= Leave to enter =

Immigration status in the United Kingdom

Leave to enter is the permission given by British immigration officers for entry to the United Kingdom and the Crown Dependencies.

Under the Immigration Rules (a key piece of immigration legislation in the UK), anyone who does not have right of abode requires leave to enter. Generally, only British citizens (though not all British nationals) and some Commonwealth citizens have right of abode. Under the Common Travel Area provisions, Irish citizens do not require leave to enter or remain, unless they have been excluded from this right by the UK Government. Leave to enter is required at any point of entry, including through the Channel Tunnel and the land border with Ireland.

A person who has been granted leave to enter does not necessarily have the automatic right to enter Britain. The ultimate decision of entry is made by an immigration officer at the port of entry under paragraph 2A of Schedule 2 to the Immigration Act 1971.

== Process and conditions ==
Non-visa nationals may seek leave to enter on arrival in the UK if they are visiting the UK for a period not exceeding six months. Visa nationals – and non-visa nationals who wish to enter other than to visit, or to visit for more than six months – must have entry clearance in advance of departing the UK, or they will not be granted leave to enter on arrival.

=== Conditions ===
Leave to enter grants a person subject to immigration control permission to enter Britain for a limited period only, and may be subject to a number of conditions:
1. a restriction on employment or occupation in the United Kingdom;
2. a condition requiring the person to maintain and accommodate himself, and any dependants of his, without recourse to public funds; and
3. a condition requiring the person to register with the police.
The time limit of any leave to enter depends upon individual circumstances and is provided to the applicant in person.

== Crown Dependencies ==
The Immigration Act 1971 was extended to Jersey, Guernsey and the Isle of Man. Each territory has their own Immigration Rules that mirror those made by the UK Government, and therefore leave to enter the United Kingdom or one of the territories is also leave to enter any of them, regardless of where they are granted. Where required, entry clearance must be obtained from the UK Government in order to travel to any of the three territories.

== Common Travel Area ==
The Common Travel Area is an open border agreement between the United Kingdom, Ireland, the Isle of Man and the Channel Islands. Leave to enter is not required to enter the UK or the other British islands within the area from Ireland, except for those only in transit through Ireland or who require a visa to enter to the UK. Leave to enter is also required for those in Ireland unlawfully or who are excluded from the UK by direction of the UK Government.

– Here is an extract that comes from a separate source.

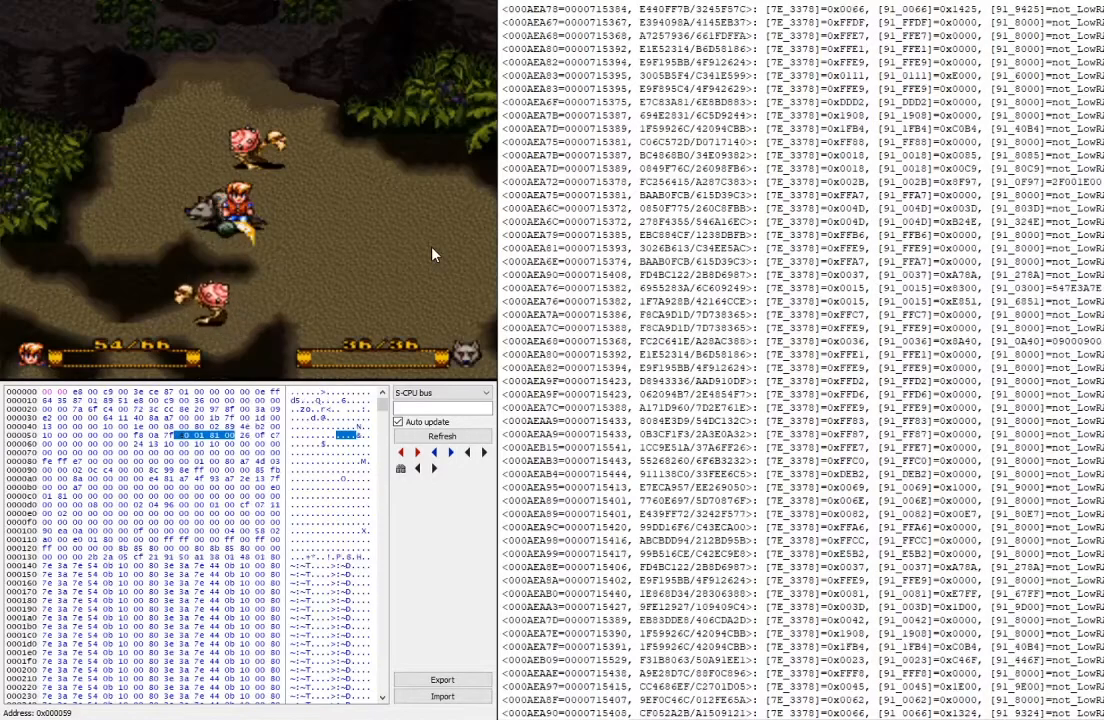
{"buttons": ["L2"], "events": [[333, "L2", "down"]]}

== Leave outside the Immigration Rules ==

On their discretion, the Secretary of State has the power to grant leave outside the Immigration Rules (LOTR) from the residual discretion under the Immigration Act 1971.

LOTR on compelling compassionate grounds may be granted where the decision maker decides that the specific circumstances of the case includes exceptional circumstances. These circumstances will mean that a refusal would result in unjustifiably harsh consequences for the applicant or their family, but which do not render refusal a breach of ECHR Article 8, Article 3, refugee convention or other obligations. (Note: Text reused under the Open Government Licence v3.0.)